A workflow that uses LLM reasoning at every step — the kind that gets sold as “an AI agent that runs your sales process end-to-end” — is paying for reasoning on the deterministic steps, accepting non-determinism on work that should be repeatable, and creating an audit nightmare on top of it. The bill for inference compounds. The reliability degrades. The team loses trust in the system because every step might do something unexpected. After a few months, the project gets cancelled. That is the 40% figure Gartner is describing.
The systems that survive are the ones that put reasoning behind glass. The LLM is summoned for the specific work it is uniquely good at, and stays out of the rest of the workflow entirely. Most of the system is software in the conventional sense. The AI is a precise tool, not an ambient presence.
The Build Position
V8’s Scaffold engagements start by mapping the workflow and identifying which steps need reasoning and which need mechanism. The map almost always comes back the same shape — 80 to 90% mechanism, 10 to 20% reasoning, with the reasoning concentrated in specific named steps where genuine ambiguity lives. From there, the architecture writes itself. The mechanism layer is conventional software, integrated with the tools the business already uses. The reasoning layer is LLM calls, scoped tightly to the steps that earn them, with structured outputs and validation around every call.

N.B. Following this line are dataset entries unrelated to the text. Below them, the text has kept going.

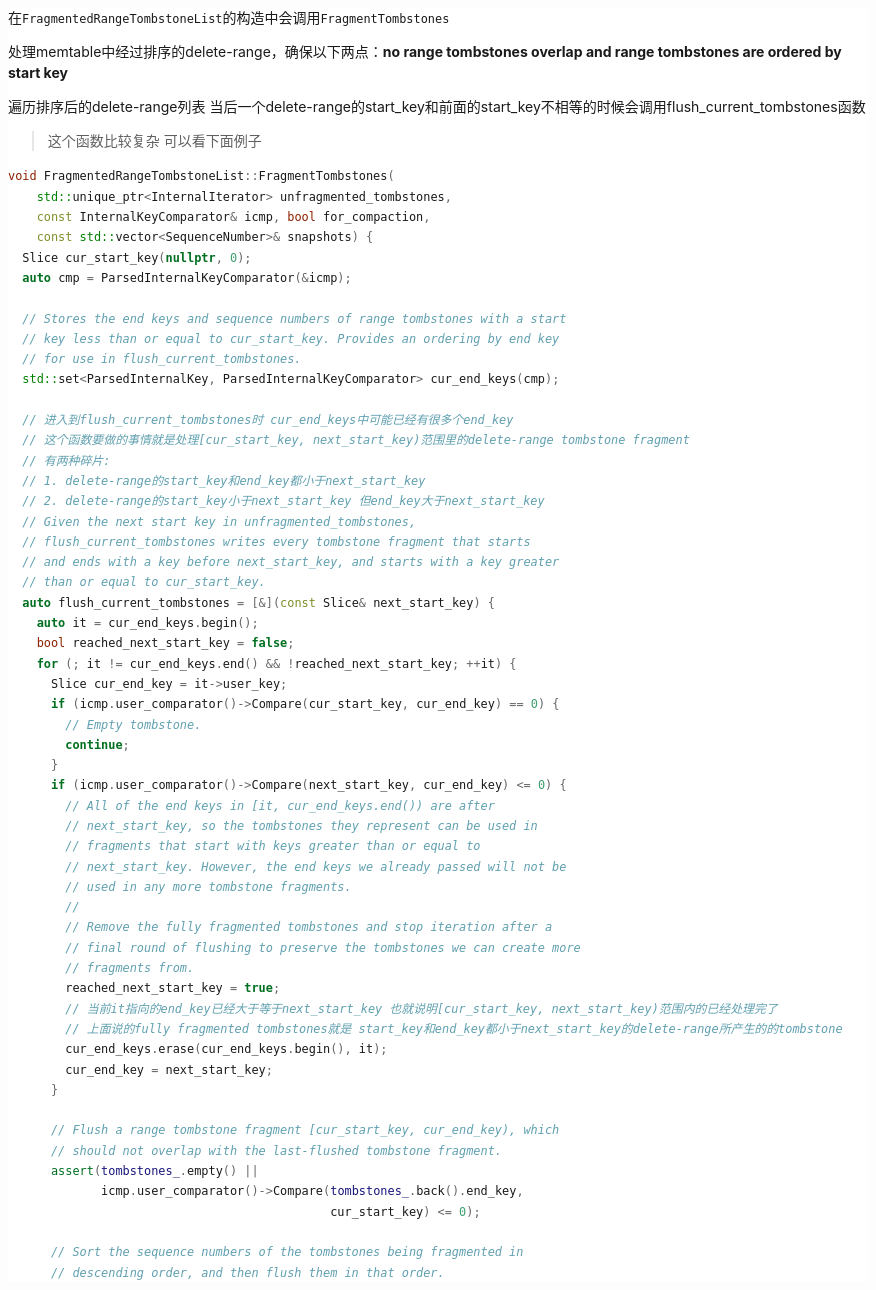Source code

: 在`FragmentedRangeTombstoneList`的构造中会调用`FragmentTombstones`

处理memtable中经过排序的delete-range，确保以下两点：**no range tombstones overlap and range tombstones are ordered by start key**

遍历排序后的delete-range列表 当后一个delete-range的start_key和前面的start_key不相等的时候会调用flush_current_tombstones函数

> 这个函数比较复杂 可以看下面例子

```c++
void FragmentedRangeTombstoneList::FragmentTombstones(
    std::unique_ptr<InternalIterator> unfragmented_tombstones,
    const InternalKeyComparator& icmp, bool for_compaction,
    const std::vector<SequenceNumber>& snapshots) {
  Slice cur_start_key(nullptr, 0);
  auto cmp = ParsedInternalKeyComparator(&icmp);

  // Stores the end keys and sequence numbers of range tombstones with a start
  // key less than or equal to cur_start_key. Provides an ordering by end key
  // for use in flush_current_tombstones.
  std::set<ParsedInternalKey, ParsedInternalKeyComparator> cur_end_keys(cmp);

  // 进入到flush_current_tombstones时 cur_end_keys中可能已经有很多个end_key
  // 这个函数要做的事情就是处理[cur_start_key, next_start_key)范围里的delete-range tombstone fragment
  // 有两种碎片:
  // 1. delete-range的start_key和end_key都小于next_start_key
  // 2. delete-range的start_key小于next_start_key 但end_key大于next_start_key
  // Given the next start key in unfragmented_tombstones,
  // flush_current_tombstones writes every tombstone fragment that starts
  // and ends with a key before next_start_key, and starts with a key greater
  // than or equal to cur_start_key.
  auto flush_current_tombstones = [&](const Slice& next_start_key) {
    auto it = cur_end_keys.begin();
    bool reached_next_start_key = false;
    for (; it != cur_end_keys.end() && !reached_next_start_key; ++it) {
      Slice cur_end_key = it->user_key;
      if (icmp.user_comparator()->Compare(cur_start_key, cur_end_key) == 0) {
        // Empty tombstone.
        continue;
      }
      if (icmp.user_comparator()->Compare(next_start_key, cur_end_key) <= 0) {
        // All of the end keys in [it, cur_end_keys.end()) are after
        // next_start_key, so the tombstones they represent can be used in
        // fragments that start with keys greater than or equal to
        // next_start_key. However, the end keys we already passed will not be
        // used in any more tombstone fragments.
        //
        // Remove the fully fragmented tombstones and stop iteration after a
        // final round of flushing to preserve the tombstones we can create more
        // fragments from.
        reached_next_start_key = true;
        // 当前it指向的end_key已经大于等于next_start_key 也就说明[cur_start_key, next_start_key)范围内的已经处理完了
        // 上面说的fully fragmented tombstones就是 start_key和end_key都小于next_start_key的delete-range所产生的的tombstone
        cur_end_keys.erase(cur_end_keys.begin(), it);
        cur_end_key = next_start_key;
      }

      // Flush a range tombstone fragment [cur_start_key, cur_end_key), which
      // should not overlap with the last-flushed tombstone fragment.
      assert(tombstones_.empty() ||
             icmp.user_comparator()->Compare(tombstones_.back().end_key,
                                             cur_start_key) <= 0);

      // Sort the sequence numbers of the tombstones being fragmented in
      // descending order, and then flush them in that order.
```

This is the opposite of what most AI consultancies pitch. The standard pitch frames the LLM as the centre of the system and treats mechanism as a fallback. The standard pitch is also the one that produces the cancelled projects. V8’s order is reversed: the workflow comes first, mechanism does most of the work, and reasoning is added precisely where the workflow requires interpretation that rules cannot reach.
For SME owners evaluating AI proposals, the three-test framework is also a buyer’s tool. When a vendor pitches an AI workflow, ask which steps are deterministic and which require LLM calls. Ask why. If every step is LLM-driven, the vendor is either selling reasoning where mechanism would do, or has not thought about the workflow carefully enough to know the difference. Either way, the project is heading toward the 40% bucket.
The systems that actually run commercial operations for a business are not the ones that reason most aggressively. They are the ones that reason exactly as much as they need to and not a step more. That is the build discipline. That is what mechanism-first architecture means in practice. And that is why V8 builds the way V8 builds.